This article was first published when The Velvet Underground premiered at Cannes Film Festival 2021. It is being republished in view of the documentary's global premiere on Apple TV+.
What is the relevance of a rebellious, anti-hippie, glam rock band from the 60s New York today? The band in question, The Velvet Underground, was unafraid to sing about drugs and sex blending it with identity and belonging but was never promoted in the radio because of their explosive lyrics.
“I think it’s something we want to remind people about,” said director Todd Haynes who helmed the soon-to-be-out Apple TV documentary that premiered on the Croisette this week. “Because there isn’t a sense of wanting to resist capitalist forces [or nurture] the ubiquitous ideas of rebellion and a desire to make your own rules [these days],” he added, speaking on the sidelines of the festival.
The auteur’s new documentary about The Velvet Underground, a band that was so norm-breaking in the 60s New York, Bob Dylan managed them. Other than it produced inimitable talents like Lou Reed, Nico, MoTucker and John Cale after it split, the documentary investigates the ideals of The Velvet Underground and shows a band defiant of existing artistic and cultural norms.
It’s a doozy for Velvet heads but for music enthusiasts in other parts of the globe who’ve only heard the band’s name in passing, it’s a brilliantly immersive experience, one that captures the moment in New York history when rock was art and Andy Warhol was its conductor for a brief moment because he was moving from visual art to film and also believed the band’s music sounded like his paintings.
In surviving team member’s words, Lou Reed, the lead singer songwriter, emerges as a tortured genius and an artist with unquenchable thirst, who is constantly mining material for his work by setting up scenarios like asking a straight woman friend to dance with girls in a lesbian bar. Haynes spends much time in telling us how the band crystallized into a glam rock force in New York's Avant Garde art scene in the 1960s.
It’s also as much a portrait of Reed who has been the force, binding the band together as well as threatening to split it open, during its existence. As emotionally inaccessible and volatile Reed was - he was subjected to shock therapy for his homosexuality when he was young - his raw talent was also simply irresistible.
“Boys and girls, women and men, fell in love with Lou. Nico was in love with Lou. Andy was in love with Lou,” remembers drummer Moe Tucker who acted as a peacemaker between John Cale and Reed when things got out of hand between them, according to Haynes.
John Cale’s significant presence in the film throws light into the rebellious vision of the band. His earlier performance pieces - before he was inducted into the band - featured him taking an axe to a piano. At Velvet Underground, he became a crucial member but things weren’t always rosy. Cale recalls how desperately he wanted to avoid conflict with Reed. “I really didn’t know how to please him. You try and be nice, he’d hate you more.” Soon he would be ousted by Reed.
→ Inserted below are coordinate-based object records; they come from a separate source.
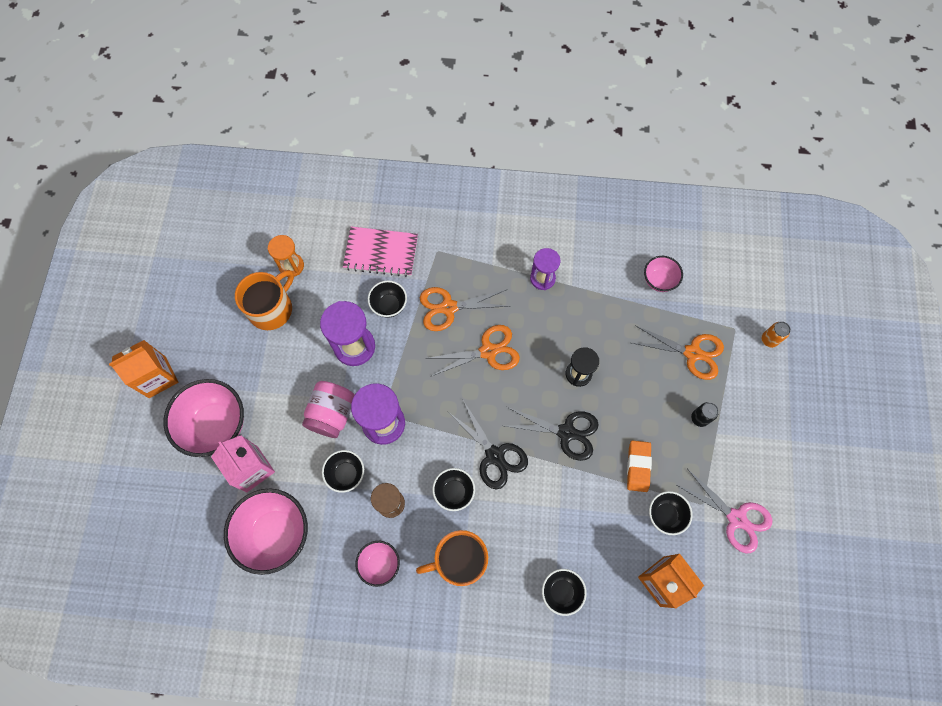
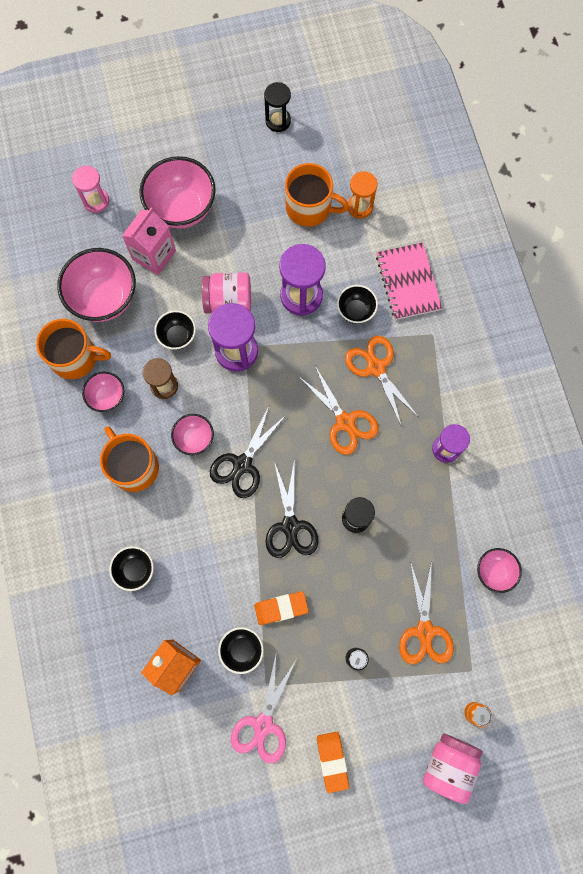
camera: 70 degrees right, 5 degrees up
(157, 377) = (207, 141): orange carton -> none
(166, 508) = (96, 201): none -> pink hourglass
(170, 305) = (278, 121): none -> black hourglass
(325, 584) = (75, 357): none -> orange mug
(454, 492) = (194, 439): black bowl -> pink bowl
(781, 469) = (332, 761): none -> orange eraser
(806, 375) = (448, 764): none -> pink jar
Yet for all the focus on the internal turmoil the band was constantly teetering on the edge of, as Haynes himself said, “It’s not a sex, drug and rock and roll gossip movie. We really wanted to embrace the cultural life of New York City and the deep and complicated history of Avant Garde cinema to visualise in a film.”
Even as Reed in his physical absence is a significant presence in the documentary, Haynes lays emphasis on the band’s collective relevance. “It really was a band, it wasn’t just a single voice, every member of that band, particularly on that first record, was essential to the sound. So how they all found each other, the miracle of all these different people from all these different places landing in NYC at that one moment and ending up with this music is something we really wanted to excavate and do it in the context of this absolutely unique artistic moment in New York life.”
Haynes’s work has been shaped by ideas of gender, identity and the conflict of breaking social norms all along. In The Velvet Underground, he has found a fertile subject. In Haynes’ expert hands, the documentary - distilled from hours of fresh interviews and archival footage - serves as a vital primer to the band’s historic and present-day relevance, even as it’s a hauntingly beautiful glimpse into Lou Reed’s persona.